Her books are well received locally and she prides herself on them having been welcomed by the communities she has worked with, whether it’s Zimbabwean or fishing communities along Cape Town’s West Coast. Vandermerwe has a way of pinning her characters down to the T.

She supports National Book Week as an important initiative in encouraging the nation to value reading as a fun and pleasurable activity.

A nationally representative survey of reading and book-reading behaviour of South African adults was conducted in 2006 and 2016 by the South African Book Development Council.

Reading statistics report that only 14% of the South African population are active book readers, and a mere 5% of parents read to their children. Vandermerwe says, “This is a concern for me because reading and writing are obviously very empowering things. We have a declining number of people reading books and buying books. This doesn’t surprise me because books have been made to become luxury items.

“What concerns me is that there is a higher tax on books than there is on cigarettes and alcohol, and certainly a book in South Africa costs double what it costs in Europe.
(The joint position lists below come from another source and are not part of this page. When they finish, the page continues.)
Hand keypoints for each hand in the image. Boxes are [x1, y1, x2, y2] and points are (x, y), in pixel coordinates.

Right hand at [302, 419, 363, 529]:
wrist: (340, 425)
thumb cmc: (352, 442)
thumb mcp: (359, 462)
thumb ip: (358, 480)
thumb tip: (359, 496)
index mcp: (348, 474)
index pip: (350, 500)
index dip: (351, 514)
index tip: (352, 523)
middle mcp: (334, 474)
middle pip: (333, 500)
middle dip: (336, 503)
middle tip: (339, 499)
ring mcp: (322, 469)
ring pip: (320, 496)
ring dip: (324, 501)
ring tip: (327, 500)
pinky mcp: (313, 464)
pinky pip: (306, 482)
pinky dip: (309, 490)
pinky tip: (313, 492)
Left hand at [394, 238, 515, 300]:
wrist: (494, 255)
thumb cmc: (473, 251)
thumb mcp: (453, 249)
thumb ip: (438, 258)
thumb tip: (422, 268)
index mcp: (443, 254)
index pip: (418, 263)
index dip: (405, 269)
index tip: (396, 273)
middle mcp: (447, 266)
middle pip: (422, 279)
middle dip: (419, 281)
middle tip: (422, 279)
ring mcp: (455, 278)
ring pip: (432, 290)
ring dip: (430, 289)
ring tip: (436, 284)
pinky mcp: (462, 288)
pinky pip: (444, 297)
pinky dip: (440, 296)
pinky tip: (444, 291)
I don’t understand why that is, when we have a government who is keen to encourage its citizens to buy books. Locally an average book costs more than many people earn per day. It’s a concern that our youth are being discouraged to buy books, simply because they’ve become such luxury items.
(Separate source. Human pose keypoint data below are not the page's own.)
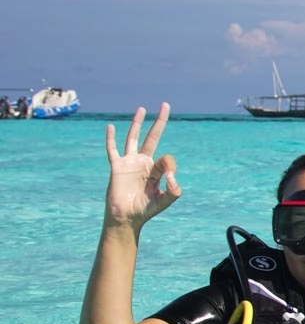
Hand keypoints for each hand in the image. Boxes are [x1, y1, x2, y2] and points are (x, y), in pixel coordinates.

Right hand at [103, 103, 178, 230]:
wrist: (126, 218)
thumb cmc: (145, 211)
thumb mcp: (164, 202)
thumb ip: (173, 191)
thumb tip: (171, 175)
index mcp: (156, 170)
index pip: (166, 158)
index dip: (169, 165)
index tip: (167, 177)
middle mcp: (143, 163)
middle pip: (152, 137)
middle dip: (159, 122)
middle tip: (165, 105)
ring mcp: (129, 163)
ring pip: (133, 138)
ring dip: (138, 123)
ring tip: (142, 109)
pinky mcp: (116, 166)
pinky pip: (112, 150)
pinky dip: (111, 139)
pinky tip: (112, 127)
“We’re creating a real problem for future generations. Given the commitment the liberation struggle had towards literacy, it concerns me even more.

“I know there has been funding put towards libraries, but this has been decreasing gradually. I do still think that government has to be held much more accountable.”

She spoke about the characters in her books which are almost always a mental challenge for her in that they're very different from her in terms of ethnicity and language.

"When I create my characters, I believe in leaving my own fossilized comfort zone and defying what apartheid taught - that the 'other' is lesser.

“I believe, that through my work, by imagining the lives aparteid labeled as ‘the other’, the mythical stereotypes that were created by apartheid can be questioned and discussed.

 “I explore these characters as a way to help myself open minds to start talking about social challenges.”

More about Meg Vandermerwe

One of the many highlights in Vandermerwe’s career was when her book, Zebra Crossing, which deals with Zimbabwean communities experiencing xenophobia, was made a set text by a Zimbabwean at the University of Kwa-Zulu Natal. Zebra Crossing, written as a part of her PhD at the University of Lancaster, was also chosen for Guardian newspaper in the UK as one of the ten best books about migrants.

Other highlights include when Zebra Crossing became a set text at Georgia State University in America, and another when a film option for her new novel was bought by the internationally acclaimed and multi award winning SA director, Hanneke Schütte. The book is currently being adapted into a script which Schütte hopes to shoot as a feature film in the not too distant future.

Vandermerwe’s own life-story began in South Africa in 1978, and later she was raised and educated in Switzerland and the United Kingdom. She holds degrees from the universities of Oxford, Sussex, and East Anglia.

She returned to Cape Town in 2008. Shortly after, she started lecturing Creative Writing and English Literature at the University of the Western Cape where her responsibilities include running UWC Creates, the first multilingual Creative Writing programme in South African higher education.

As the initiator of the first creative writing programme at UWC, UWC Creates - a multilingual platform for aspiring writers - she encourages writers of colour who were told their stories are not valued or marketable, to keep writing and telling their stories. Vandermerwe’s colleagues and prominent fellow authors Antjie Krog and Sindiwe Magona also mentor for UWC Creates (in Afrikaans and isiXhosa respectively).

A collection of her short stories, This Place I Call Home, was published in 2010.

Zebra Crossing is one of three books, the others being This Place I Call Home, and her latest is entitled, The Woman of the Stone Sea, which was published in March of this year.